Material supplied section start
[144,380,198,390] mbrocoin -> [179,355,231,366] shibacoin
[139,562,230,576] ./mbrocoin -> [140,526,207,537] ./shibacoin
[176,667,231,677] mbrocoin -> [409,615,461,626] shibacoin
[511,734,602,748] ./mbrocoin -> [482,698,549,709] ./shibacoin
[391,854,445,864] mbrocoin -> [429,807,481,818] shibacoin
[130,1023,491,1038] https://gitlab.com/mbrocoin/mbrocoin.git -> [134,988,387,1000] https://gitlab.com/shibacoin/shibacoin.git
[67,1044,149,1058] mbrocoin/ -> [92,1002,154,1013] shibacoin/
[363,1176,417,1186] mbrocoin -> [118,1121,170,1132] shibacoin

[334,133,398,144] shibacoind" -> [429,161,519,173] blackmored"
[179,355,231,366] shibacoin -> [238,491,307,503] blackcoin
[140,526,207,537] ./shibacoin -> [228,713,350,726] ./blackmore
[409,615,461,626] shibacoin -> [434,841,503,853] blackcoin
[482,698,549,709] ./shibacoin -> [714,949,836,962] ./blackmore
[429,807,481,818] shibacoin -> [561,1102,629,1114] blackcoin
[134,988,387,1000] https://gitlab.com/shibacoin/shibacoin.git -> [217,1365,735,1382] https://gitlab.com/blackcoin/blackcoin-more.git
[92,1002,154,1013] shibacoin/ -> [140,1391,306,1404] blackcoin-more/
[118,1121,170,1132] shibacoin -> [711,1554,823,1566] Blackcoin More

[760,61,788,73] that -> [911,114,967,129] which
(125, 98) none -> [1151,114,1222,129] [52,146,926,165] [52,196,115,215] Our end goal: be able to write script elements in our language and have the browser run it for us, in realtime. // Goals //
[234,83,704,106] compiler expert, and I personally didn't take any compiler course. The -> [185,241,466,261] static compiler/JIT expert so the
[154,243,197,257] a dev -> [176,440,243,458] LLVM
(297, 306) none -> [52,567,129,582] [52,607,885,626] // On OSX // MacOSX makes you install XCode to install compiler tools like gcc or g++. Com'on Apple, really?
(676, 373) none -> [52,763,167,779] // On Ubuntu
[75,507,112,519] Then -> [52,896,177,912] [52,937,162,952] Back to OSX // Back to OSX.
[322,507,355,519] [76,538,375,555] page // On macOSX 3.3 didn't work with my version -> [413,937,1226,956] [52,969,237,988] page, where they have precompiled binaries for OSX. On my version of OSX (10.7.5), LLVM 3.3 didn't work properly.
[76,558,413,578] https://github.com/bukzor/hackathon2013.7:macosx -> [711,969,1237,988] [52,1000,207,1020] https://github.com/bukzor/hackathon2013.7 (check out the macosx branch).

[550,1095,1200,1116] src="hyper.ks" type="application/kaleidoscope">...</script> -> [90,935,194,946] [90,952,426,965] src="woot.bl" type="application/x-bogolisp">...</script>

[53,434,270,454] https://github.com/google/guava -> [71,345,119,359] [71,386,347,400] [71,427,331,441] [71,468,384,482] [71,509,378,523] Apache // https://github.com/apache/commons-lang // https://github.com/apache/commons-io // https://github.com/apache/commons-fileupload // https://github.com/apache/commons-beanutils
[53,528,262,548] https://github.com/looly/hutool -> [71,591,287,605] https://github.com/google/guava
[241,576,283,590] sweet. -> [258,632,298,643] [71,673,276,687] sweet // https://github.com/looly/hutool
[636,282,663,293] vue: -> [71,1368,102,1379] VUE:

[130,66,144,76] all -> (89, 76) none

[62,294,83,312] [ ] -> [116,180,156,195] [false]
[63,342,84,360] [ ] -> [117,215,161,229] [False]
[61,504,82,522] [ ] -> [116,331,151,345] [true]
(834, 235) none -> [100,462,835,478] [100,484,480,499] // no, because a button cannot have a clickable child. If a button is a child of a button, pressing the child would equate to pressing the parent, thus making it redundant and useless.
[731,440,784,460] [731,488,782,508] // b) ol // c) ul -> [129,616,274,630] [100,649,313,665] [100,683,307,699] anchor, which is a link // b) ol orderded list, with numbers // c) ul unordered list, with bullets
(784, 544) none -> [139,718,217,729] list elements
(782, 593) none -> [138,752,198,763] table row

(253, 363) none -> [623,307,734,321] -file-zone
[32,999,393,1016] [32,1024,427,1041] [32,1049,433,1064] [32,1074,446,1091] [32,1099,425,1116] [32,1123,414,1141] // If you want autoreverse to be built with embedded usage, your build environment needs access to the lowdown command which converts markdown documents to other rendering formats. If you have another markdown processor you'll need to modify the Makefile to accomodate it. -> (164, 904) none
Material supplied section end
» **Required action**
Everything above must be retyped. Keep each record exactly the same.

» **Result for this exercise**
[144,380,198,390] mbrocoin -> [179,355,231,366] shibacoin
[139,562,230,576] ./mbrocoin -> [140,526,207,537] ./shibacoin
[176,667,231,677] mbrocoin -> [409,615,461,626] shibacoin
[511,734,602,748] ./mbrocoin -> [482,698,549,709] ./shibacoin
[391,854,445,864] mbrocoin -> [429,807,481,818] shibacoin
[130,1023,491,1038] https://gitlab.com/mbrocoin/mbrocoin.git -> [134,988,387,1000] https://gitlab.com/shibacoin/shibacoin.git
[67,1044,149,1058] mbrocoin/ -> [92,1002,154,1013] shibacoin/
[363,1176,417,1186] mbrocoin -> [118,1121,170,1132] shibacoin

[334,133,398,144] shibacoind" -> [429,161,519,173] blackmored"
[179,355,231,366] shibacoin -> [238,491,307,503] blackcoin
[140,526,207,537] ./shibacoin -> [228,713,350,726] ./blackmore
[409,615,461,626] shibacoin -> [434,841,503,853] blackcoin
[482,698,549,709] ./shibacoin -> [714,949,836,962] ./blackmore
[429,807,481,818] shibacoin -> [561,1102,629,1114] blackcoin
[134,988,387,1000] https://gitlab.com/shibacoin/shibacoin.git -> [217,1365,735,1382] https://gitlab.com/blackcoin/blackcoin-more.git
[92,1002,154,1013] shibacoin/ -> [140,1391,306,1404] blackcoin-more/
[118,1121,170,1132] shibacoin -> [711,1554,823,1566] Blackcoin More

[760,61,788,73] that -> [911,114,967,129] which
(125, 98) none -> [1151,114,1222,129] [52,146,926,165] [52,196,115,215] Our end goal: be able to write script elements in our language and have the browser run it for us, in realtime. // Goals //
[234,83,704,106] compiler expert, and I personally didn't take any compiler course. The -> [185,241,466,261] static compiler/JIT expert so the
[154,243,197,257] a dev -> [176,440,243,458] LLVM
(297, 306) none -> [52,567,129,582] [52,607,885,626] // On OSX // MacOSX makes you install XCode to install compiler tools like gcc or g++. Com'on Apple, really?
(676, 373) none -> [52,763,167,779] // On Ubuntu
[75,507,112,519] Then -> [52,896,177,912] [52,937,162,952] Back to OSX // Back to OSX.
[322,507,355,519] [76,538,375,555] page // On macOSX 3.3 didn't work with my version -> [413,937,1226,956] [52,969,237,988] page, where they have precompiled binaries for OSX. On my version of OSX (10.7.5), LLVM 3.3 didn't work properly.
[76,558,413,578] https://github.com/bukzor/hackathon2013.7:macosx -> [711,969,1237,988] [52,1000,207,1020] https://github.com/bukzor/hackathon2013.7 (check out the macosx branch).

[550,1095,1200,1116] src="hyper.ks" type="application/kaleidoscope">...</script> -> [90,935,194,946] [90,952,426,965] src="woot.bl" type="application/x-bogolisp">...</script>

[53,434,270,454] https://github.com/google/guava -> [71,345,119,359] [71,386,347,400] [71,427,331,441] [71,468,384,482] [71,509,378,523] Apache // https://github.com/apache/commons-lang // https://github.com/apache/commons-io // https://github.com/apache/commons-fileupload // https://github.com/apache/commons-beanutils
[53,528,262,548] https://github.com/looly/hutool -> [71,591,287,605] https://github.com/google/guava
[241,576,283,590] sweet. -> [258,632,298,643] [71,673,276,687] sweet // https://github.com/looly/hutool
[636,282,663,293] vue: -> [71,1368,102,1379] VUE:

[130,66,144,76] all -> (89, 76) none

[62,294,83,312] [ ] -> [116,180,156,195] [false]
[63,342,84,360] [ ] -> [117,215,161,229] [False]
[61,504,82,522] [ ] -> [116,331,151,345] [true]
(834, 235) none -> [100,462,835,478] [100,484,480,499] // no, because a button cannot have a clickable child. If a button is a child of a button, pressing the child would equate to pressing the parent, thus making it redundant and useless.
[731,440,784,460] [731,488,782,508] // b) ol // c) ul -> [129,616,274,630] [100,649,313,665] [100,683,307,699] anchor, which is a link // b) ol orderded list, with numbers // c) ul unordered list, with bullets
(784, 544) none -> [139,718,217,729] list elements
(782, 593) none -> [138,752,198,763] table row

(253, 363) none -> [623,307,734,321] -file-zone
[32,999,393,1016] [32,1024,427,1041] [32,1049,433,1064] [32,1074,446,1091] [32,1099,425,1116] [32,1123,414,1141] // If you want autoreverse to be built with embedded usage, your build environment needs access to the lowdown command which converts markdown documents to other rendering formats. If you have another markdown processor you'll need to modify the Makefile to accomodate it. -> (164, 904) none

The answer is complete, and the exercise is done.